The late San Francisco columnist Herb Caen often mentioned the twins in his column, bestowing on them the kind of status reserved for the most revered icons.

“This city is made up of icons. This city is made up of historical spots,” said Brown.

“The Brown twins represented a part of that.” Vivian’s death left an absence in the many haunts she and her sister frequented downtown.

In Scala’s restaurant in Union Square, a small bronze plaque inscribed with “Brown Twins” sat over table 54.

“Saturday 7 p.m.” the sign read – referring to the twin’s standing.

“It’s almost like they’re stars,” said Scala’s pastry chef Timothy Nugent. “So you almost feel like ‘Can I say hello?

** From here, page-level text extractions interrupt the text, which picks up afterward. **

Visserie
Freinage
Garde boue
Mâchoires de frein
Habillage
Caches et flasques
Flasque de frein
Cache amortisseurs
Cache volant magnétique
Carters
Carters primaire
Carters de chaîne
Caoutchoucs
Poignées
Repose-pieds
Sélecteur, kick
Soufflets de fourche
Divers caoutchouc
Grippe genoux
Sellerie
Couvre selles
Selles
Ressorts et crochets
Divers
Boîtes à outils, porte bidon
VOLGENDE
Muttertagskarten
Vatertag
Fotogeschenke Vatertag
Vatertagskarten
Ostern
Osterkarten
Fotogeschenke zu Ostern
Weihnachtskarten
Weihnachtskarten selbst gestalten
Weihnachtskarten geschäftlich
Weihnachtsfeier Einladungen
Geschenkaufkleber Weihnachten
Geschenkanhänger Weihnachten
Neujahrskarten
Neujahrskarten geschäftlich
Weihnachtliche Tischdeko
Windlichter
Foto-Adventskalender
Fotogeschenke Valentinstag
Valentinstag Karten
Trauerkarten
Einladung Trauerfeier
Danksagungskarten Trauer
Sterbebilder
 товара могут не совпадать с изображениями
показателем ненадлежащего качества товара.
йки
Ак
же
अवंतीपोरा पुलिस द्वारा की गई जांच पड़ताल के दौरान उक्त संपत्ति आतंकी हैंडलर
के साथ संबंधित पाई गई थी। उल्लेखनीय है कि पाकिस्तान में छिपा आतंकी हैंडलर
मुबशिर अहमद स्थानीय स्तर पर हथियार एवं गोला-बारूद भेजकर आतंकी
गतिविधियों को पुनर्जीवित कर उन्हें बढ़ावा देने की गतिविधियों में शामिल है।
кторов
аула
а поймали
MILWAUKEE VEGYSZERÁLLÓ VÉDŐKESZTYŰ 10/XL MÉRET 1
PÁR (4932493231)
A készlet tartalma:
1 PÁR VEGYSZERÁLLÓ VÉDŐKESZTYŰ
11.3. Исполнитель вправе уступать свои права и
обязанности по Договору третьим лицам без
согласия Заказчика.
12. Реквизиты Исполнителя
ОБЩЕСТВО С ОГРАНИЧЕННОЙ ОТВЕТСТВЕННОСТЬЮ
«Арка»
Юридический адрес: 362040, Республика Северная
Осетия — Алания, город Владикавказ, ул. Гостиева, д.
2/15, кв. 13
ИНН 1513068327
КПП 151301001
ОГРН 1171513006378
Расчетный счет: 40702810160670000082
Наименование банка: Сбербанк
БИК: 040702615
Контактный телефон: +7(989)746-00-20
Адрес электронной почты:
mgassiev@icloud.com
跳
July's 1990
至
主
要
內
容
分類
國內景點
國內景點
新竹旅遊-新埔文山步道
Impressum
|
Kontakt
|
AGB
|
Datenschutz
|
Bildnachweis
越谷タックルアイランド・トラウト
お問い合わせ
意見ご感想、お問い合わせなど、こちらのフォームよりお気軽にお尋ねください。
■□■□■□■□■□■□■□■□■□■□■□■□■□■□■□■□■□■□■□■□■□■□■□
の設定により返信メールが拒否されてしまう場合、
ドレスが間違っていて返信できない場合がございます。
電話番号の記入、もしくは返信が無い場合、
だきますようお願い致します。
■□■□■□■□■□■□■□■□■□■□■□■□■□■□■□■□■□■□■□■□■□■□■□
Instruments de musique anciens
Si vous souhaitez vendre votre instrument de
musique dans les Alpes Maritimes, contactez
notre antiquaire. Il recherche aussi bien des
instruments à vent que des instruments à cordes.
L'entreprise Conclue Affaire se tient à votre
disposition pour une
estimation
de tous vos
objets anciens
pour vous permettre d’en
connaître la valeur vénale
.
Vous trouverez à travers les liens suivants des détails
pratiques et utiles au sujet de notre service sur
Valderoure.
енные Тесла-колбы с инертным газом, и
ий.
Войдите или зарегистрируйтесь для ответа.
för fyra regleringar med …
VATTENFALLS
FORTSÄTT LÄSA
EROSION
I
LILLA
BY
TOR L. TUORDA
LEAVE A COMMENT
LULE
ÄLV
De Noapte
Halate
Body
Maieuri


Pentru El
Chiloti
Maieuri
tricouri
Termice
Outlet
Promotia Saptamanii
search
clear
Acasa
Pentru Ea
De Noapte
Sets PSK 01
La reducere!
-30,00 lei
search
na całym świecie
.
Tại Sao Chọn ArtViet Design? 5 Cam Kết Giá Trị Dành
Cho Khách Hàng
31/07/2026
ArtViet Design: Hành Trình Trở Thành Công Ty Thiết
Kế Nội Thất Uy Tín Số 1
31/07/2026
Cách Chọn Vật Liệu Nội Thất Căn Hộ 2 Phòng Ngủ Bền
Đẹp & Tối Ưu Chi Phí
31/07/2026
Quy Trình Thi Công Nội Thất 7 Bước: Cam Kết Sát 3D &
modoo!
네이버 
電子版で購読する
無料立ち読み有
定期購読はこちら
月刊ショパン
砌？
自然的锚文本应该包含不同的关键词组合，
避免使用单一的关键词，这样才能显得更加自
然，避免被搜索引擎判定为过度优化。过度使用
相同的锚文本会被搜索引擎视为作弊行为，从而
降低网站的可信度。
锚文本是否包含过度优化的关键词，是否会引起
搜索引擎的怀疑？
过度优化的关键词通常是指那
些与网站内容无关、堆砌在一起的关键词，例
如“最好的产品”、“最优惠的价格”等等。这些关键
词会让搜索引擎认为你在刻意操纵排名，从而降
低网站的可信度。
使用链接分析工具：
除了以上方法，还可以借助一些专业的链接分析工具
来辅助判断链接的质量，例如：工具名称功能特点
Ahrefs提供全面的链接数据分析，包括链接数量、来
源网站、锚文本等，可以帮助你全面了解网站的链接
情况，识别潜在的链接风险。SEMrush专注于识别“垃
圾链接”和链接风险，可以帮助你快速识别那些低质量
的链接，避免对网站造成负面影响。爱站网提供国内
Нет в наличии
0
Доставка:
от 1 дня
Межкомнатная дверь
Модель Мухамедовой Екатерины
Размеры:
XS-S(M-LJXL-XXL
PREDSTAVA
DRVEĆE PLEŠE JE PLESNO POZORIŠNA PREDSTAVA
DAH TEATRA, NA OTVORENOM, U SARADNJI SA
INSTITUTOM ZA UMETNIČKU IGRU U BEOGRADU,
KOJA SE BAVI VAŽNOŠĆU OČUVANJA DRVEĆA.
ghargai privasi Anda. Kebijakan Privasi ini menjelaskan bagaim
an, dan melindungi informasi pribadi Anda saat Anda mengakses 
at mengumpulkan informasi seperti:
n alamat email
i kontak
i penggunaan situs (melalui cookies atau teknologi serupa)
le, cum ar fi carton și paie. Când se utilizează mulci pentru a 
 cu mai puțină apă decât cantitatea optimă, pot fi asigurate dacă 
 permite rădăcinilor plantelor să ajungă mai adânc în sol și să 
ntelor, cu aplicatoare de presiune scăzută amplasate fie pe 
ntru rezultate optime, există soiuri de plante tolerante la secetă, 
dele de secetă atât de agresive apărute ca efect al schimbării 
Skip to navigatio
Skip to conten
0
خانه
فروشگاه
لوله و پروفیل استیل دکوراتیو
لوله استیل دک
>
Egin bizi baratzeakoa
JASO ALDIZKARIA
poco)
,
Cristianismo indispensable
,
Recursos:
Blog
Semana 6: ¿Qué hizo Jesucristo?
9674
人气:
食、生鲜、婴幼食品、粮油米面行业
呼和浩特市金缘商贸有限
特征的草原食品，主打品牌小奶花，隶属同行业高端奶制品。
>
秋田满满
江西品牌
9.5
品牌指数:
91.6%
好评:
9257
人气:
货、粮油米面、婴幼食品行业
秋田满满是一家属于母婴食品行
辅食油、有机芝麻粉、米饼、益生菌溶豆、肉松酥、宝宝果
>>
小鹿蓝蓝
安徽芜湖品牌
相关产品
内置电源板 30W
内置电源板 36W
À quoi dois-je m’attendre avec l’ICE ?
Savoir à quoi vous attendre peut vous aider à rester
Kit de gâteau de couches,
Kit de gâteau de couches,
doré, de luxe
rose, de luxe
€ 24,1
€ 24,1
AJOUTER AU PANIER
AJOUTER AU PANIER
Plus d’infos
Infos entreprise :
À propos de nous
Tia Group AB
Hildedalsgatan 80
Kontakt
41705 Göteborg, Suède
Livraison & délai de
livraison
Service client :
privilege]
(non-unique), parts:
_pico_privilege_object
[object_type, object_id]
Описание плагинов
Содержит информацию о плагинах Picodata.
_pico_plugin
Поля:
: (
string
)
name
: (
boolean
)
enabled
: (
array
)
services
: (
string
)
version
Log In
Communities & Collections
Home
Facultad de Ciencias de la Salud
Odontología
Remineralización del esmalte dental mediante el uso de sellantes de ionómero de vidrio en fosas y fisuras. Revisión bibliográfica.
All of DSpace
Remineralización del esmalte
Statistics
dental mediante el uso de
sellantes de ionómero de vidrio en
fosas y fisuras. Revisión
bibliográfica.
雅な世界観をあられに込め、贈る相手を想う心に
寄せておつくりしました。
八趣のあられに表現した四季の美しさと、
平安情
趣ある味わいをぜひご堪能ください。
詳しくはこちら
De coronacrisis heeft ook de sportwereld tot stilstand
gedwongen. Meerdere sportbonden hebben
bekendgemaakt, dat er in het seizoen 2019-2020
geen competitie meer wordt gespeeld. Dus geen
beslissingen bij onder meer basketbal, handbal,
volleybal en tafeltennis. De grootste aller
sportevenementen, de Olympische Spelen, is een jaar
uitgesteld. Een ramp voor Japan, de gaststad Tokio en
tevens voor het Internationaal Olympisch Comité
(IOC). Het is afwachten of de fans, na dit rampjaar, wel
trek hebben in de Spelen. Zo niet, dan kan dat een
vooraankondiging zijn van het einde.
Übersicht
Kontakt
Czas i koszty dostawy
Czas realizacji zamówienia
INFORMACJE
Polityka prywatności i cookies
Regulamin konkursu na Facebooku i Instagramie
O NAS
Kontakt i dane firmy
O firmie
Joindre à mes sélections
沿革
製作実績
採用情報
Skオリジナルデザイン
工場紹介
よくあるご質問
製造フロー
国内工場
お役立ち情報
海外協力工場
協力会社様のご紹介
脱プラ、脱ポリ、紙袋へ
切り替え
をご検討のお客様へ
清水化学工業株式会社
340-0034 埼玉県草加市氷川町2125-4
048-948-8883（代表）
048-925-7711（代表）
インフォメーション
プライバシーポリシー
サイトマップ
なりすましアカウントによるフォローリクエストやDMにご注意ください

Can I not say hello?’ And they will say hello first so it doesn’t matter.”

A picture of the twins was taped to the window of Uncle Vito’s pizza on Nob Hill where the Brown sisters dined nightly on twin pizza slices and red wine. Workers in the pizzeria said Marian Brown continued to dine there without her sister.

Marian didn’t answer calls at her Nob Hill apartment and guards said she wasn’t granting interviews.

But in the streets of Union Square where the twins would turn heads, the absence of the colorful twins in matching leopard fur coats and hats, spoke volumes.